I had a great conversation with my niece the other day. We were talking about traditions. Every Christmas she and her brother always go to see the Nutcracker because my late sister, their mother, always took them. I think that’s wonderful.

Personal traditions are very important and give life extra meaning. She asked me about the traditions I have. Our family did various Danish traditions, especially around Christmas, because my mother’s side of the family was Danish. So here I am, never having even stepped foot in Denmark, keeping those traditions alive.

We also have a tradition in our family when we go to the movies. We say, “Previews are my favorite part.” I don’t even know how or why that one started, and yet I always do it.
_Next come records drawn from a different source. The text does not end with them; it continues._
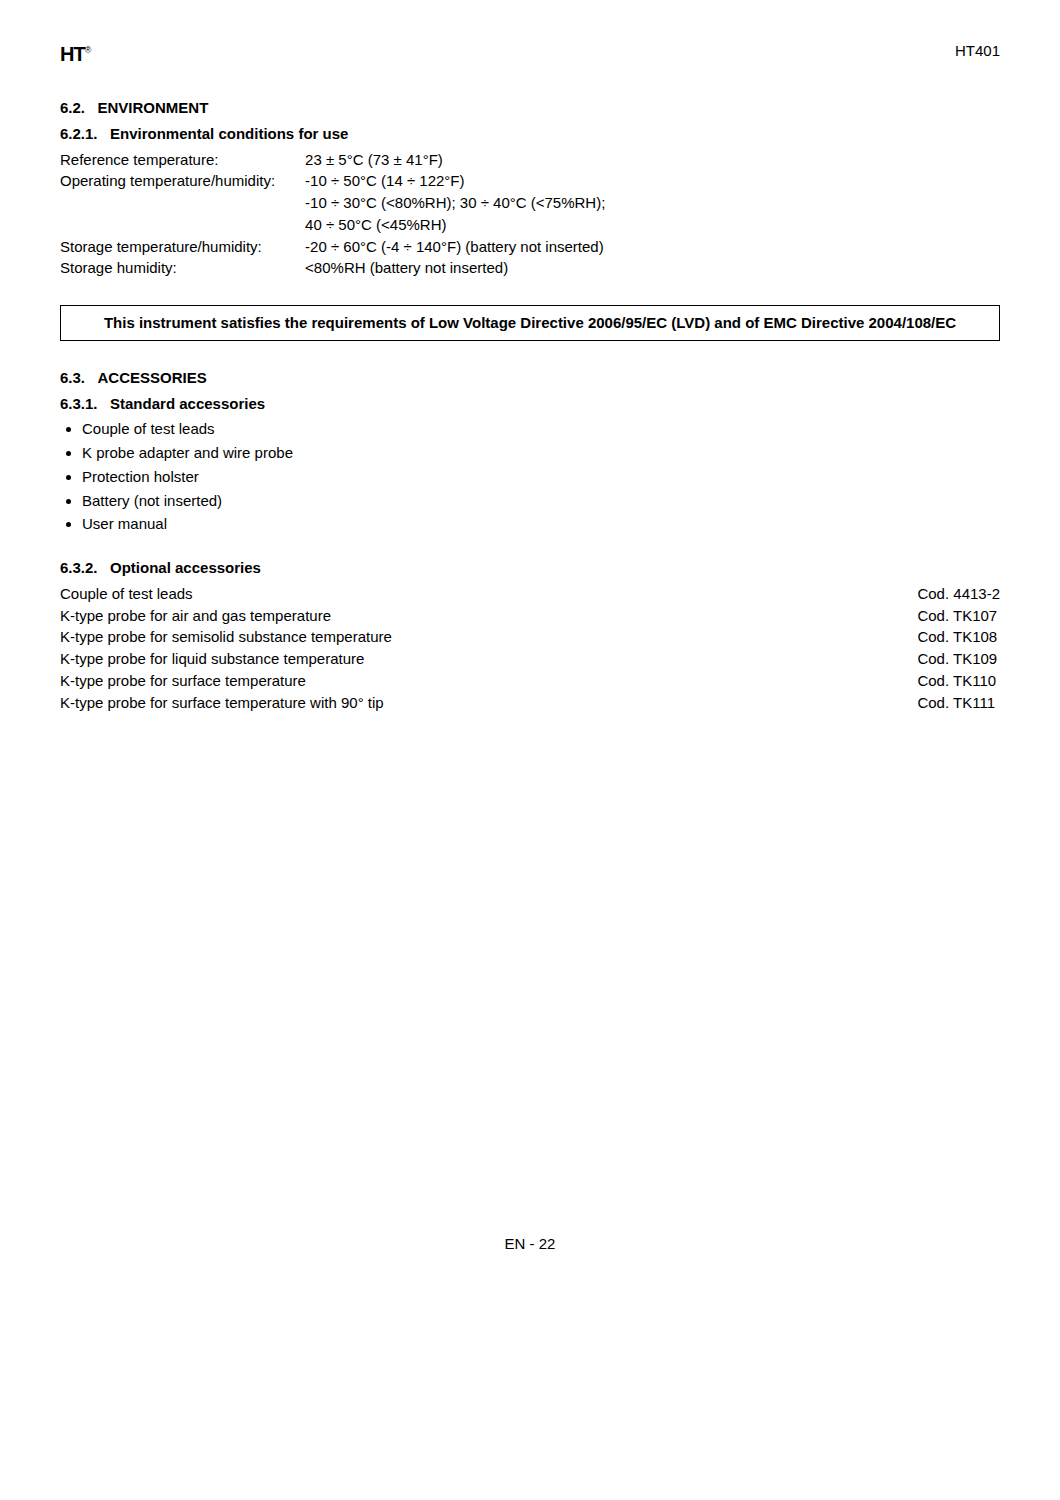HT®
HT401
6.2. ENVIRONMENT
6.2.1. Environmental conditions for use
| Reference temperature: | 23 ± 5°C (73 ± 41°F) |
| Operating temperature/humidity: | -10 ÷ 50°C (14 ÷ 122°F) |
| | -10 ÷ 30°C (<80%RH); 30 ÷ 40°C (<75%RH); |
| | 40 ÷ 50°C (<45%RH) |
| Storage temperature/humidity: | -20 ÷ 60°C (-4 ÷ 140°F) (battery not inserted) |
| Storage humidity: | <80%RH (battery not inserted) |
This instrument satisfies the requirements of Low Voltage Directive 2006/95/EC (LVD) and of EMC Directive 2004/108/EC
6.3. ACCESSORIES
6.3.1. Standard accessories
Couple of test leads
K probe adapter and wire probe
Protection holster
Battery (not inserted)
User manual
6.3.2. Optional accessories
| Couple of test leads | Cod. 4413-2 |
| K-type probe for air and gas temperature | Cod. TK107 |
| K-type probe for semisolid substance temperature | Cod. TK108 |
| K-type probe for liquid substance temperature | Cod. TK109 |
| K-type probe for surface temperature | Cod. TK110 |
| K-type probe for surface temperature with 90° tip | Cod. TK111 |
EN - 22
When we take long trips, when we reach our destination, we say, “Smell the salt?” even when we’re going nowhere near the ocean. This is because when my mother was a child living in Connecticut, piling into their Model A Ford and taking the long slow trip on country roads to go to Long Island Sound was a very big outing for that farming family, and you could, indeed, smell the salt when you got close. It’s now become our way of expressing excitement when we are near our journey’s end.
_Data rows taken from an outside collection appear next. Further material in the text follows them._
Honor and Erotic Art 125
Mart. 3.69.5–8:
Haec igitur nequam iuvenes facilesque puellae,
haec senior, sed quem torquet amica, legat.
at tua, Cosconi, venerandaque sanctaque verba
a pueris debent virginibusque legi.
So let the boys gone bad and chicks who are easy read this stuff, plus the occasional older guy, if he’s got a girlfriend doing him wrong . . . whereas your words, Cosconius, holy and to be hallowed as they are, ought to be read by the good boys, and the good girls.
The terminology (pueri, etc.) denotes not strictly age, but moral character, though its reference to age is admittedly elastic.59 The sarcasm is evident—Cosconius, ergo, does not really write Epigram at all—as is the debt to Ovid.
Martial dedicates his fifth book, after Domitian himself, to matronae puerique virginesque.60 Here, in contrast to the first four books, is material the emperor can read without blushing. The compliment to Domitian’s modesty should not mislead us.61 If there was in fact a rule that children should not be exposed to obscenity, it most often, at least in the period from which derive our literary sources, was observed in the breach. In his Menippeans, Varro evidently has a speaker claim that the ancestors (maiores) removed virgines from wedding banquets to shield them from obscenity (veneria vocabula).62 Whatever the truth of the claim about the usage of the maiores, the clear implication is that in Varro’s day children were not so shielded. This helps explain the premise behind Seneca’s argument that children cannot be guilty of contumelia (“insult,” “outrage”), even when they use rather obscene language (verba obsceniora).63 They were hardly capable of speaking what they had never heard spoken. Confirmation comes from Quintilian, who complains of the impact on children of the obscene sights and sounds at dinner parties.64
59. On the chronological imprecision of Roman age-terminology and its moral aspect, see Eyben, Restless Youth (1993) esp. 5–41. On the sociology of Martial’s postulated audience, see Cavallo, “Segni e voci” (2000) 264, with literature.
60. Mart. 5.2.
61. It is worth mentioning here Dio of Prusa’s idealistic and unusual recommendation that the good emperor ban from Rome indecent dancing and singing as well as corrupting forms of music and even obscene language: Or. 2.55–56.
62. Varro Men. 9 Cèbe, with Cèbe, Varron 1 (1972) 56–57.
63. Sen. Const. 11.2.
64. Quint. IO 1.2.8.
So I asked my niece if she shakes the milk before pouring it. She said that she did, but had no idea why. I told her that her great grandfather used to have a dairy farm, so the family’s milk was unpasteurized. That meant the cream would often float to the top, so they’d shake it before pouring. Since my mother shook it, my sisters and I shook our pasteurized milk, just out of habit. And now my niece shakes it without even knowing why. I’m sure that her children will shake the milk, too, long after I’m gone. It’s just who we are.

I don’t know why, but that makes me smile.